Serpihan Hati Dua Belas

90 4 1
                                    


Puisi Untuk Zenita

Petikan instrumental gitar yang kumainkan pagi ini di lorong kampus setidaknya berhasil menarik perhatian beberapa mahasiswi-mahasiswi jurusan fashion yang melintas. Ini adalah lorong menuju Fakultas Program Fashion dan Produk Lifestyle di kampusku. Sementara aku adalah mahasiswa Fakultas Bahasa dan Sastra Indonesia yang gedung kuliahnya jauh dari tempat ini, setidaknya kalian harus melewati Gedung Fakultas Teknik Arsitektur, Gedung Fakultas Perfilman dan Fakultas Musik sebelum sampai ke sana. Gedung fakultasku merupakan gedung terpencil yang akan membuat kebingungan siapapun yang baru pertama kali datang ke Universitas ini.

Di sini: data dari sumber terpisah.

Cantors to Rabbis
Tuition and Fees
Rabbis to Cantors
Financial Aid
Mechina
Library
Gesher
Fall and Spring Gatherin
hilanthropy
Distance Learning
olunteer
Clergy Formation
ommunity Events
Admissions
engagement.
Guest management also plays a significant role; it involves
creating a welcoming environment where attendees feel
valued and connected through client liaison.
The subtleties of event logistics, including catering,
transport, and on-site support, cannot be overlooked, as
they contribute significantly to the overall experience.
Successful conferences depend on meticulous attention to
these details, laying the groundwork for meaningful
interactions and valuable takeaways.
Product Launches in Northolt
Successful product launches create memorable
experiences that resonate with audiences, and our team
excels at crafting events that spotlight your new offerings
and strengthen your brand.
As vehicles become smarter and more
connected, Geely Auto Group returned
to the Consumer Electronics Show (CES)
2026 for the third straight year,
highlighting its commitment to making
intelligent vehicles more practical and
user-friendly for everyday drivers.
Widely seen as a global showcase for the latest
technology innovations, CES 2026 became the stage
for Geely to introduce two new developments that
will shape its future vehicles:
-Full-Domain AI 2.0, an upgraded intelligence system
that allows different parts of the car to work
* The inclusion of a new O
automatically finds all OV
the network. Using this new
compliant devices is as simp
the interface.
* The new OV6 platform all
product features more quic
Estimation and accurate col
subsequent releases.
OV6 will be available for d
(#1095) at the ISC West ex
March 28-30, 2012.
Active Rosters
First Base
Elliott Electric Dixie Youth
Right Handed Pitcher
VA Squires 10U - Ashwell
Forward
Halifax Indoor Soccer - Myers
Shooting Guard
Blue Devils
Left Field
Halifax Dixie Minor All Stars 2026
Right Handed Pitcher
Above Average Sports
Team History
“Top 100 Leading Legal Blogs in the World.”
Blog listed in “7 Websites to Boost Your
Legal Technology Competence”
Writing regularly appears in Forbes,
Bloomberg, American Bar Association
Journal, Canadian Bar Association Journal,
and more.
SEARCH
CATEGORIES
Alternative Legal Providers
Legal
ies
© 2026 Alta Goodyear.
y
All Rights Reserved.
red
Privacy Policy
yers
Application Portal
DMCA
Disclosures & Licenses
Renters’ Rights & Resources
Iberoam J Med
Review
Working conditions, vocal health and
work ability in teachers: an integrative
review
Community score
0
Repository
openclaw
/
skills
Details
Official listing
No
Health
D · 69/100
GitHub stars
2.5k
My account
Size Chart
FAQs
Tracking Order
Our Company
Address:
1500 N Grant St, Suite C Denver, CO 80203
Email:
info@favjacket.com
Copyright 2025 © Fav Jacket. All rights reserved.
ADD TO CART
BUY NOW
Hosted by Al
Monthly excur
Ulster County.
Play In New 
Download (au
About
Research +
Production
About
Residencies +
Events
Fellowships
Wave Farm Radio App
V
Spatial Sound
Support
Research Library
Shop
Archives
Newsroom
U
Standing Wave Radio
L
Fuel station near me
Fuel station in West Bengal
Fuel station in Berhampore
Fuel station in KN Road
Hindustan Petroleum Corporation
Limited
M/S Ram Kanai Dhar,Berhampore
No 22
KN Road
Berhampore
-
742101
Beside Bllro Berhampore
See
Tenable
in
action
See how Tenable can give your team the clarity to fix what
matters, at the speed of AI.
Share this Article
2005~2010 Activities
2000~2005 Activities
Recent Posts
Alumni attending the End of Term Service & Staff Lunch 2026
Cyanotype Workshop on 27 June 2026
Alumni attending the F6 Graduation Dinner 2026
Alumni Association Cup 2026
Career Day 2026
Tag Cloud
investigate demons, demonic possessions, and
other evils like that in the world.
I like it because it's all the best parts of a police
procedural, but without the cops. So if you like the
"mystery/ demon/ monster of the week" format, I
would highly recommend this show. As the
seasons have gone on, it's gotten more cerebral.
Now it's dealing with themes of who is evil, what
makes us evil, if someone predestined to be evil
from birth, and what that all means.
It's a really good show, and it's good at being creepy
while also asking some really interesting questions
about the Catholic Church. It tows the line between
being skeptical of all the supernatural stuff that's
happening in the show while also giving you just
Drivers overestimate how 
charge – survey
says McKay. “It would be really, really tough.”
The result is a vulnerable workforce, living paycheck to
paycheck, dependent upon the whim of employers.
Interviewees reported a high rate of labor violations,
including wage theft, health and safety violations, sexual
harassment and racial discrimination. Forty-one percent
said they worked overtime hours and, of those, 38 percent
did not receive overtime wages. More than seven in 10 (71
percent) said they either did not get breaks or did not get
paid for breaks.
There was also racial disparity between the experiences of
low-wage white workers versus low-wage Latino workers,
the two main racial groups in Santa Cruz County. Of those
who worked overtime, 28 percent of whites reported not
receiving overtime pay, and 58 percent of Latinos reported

Bukan tanpa alasan aku memainkan intro lagu Creed- One Last Breath di pagi ini meski aku bukan anak fakultas musik walau aku tampak seperti anak-anak fakultas itu. Dengan kemeja flanel yang tak pernah kukancingkan sehingga menampakkan t-shirt hitam bergambar wajah Jim Morisson dipadu jins robek dan sepatu cats dekil, aku dengan pede nongkrong di daerah dimana mahasiswa dan mahasiswi berpenampilan fashionable dan kekinian itu berseliweran. Ah, entah sejijik apa mereka melihat tampilanku ini, jangankan di fakultas ini, di fakultasku saja, Bahasa dan Sastra Indonesia, aku terbilang berpenampilan paling urakan karena seluruh anak-anak di fakultasku berpakaian rapi bahkan terkesan parlente dan itu sangat terlihat kaku juga membosankan. Tapi masa bodo, yang jelas aku ke sini hanya untuk mencari perhatian gadis itu, gadis yang kutaksir sejak awal melihatnya pada masa orientasi dua tahun lalu, Zenita, gadis berkerudung yang selalu tampil anggun dan meneduhkan. Mahasiswa Jurusan Program Fashion yang setingkat denganku, gadis yang bertahun-tahun mengabaikanku, mungkin karena dia waras. Lucunya aku menyukai pengabaiannya, itu merupakan tantangan bagiku, dan mendapatkannya bagiku jauh lebih penting dari mendapat gelar Sarjana Sastra. Berlebihan? Memang! Seperti cintaku untuknya.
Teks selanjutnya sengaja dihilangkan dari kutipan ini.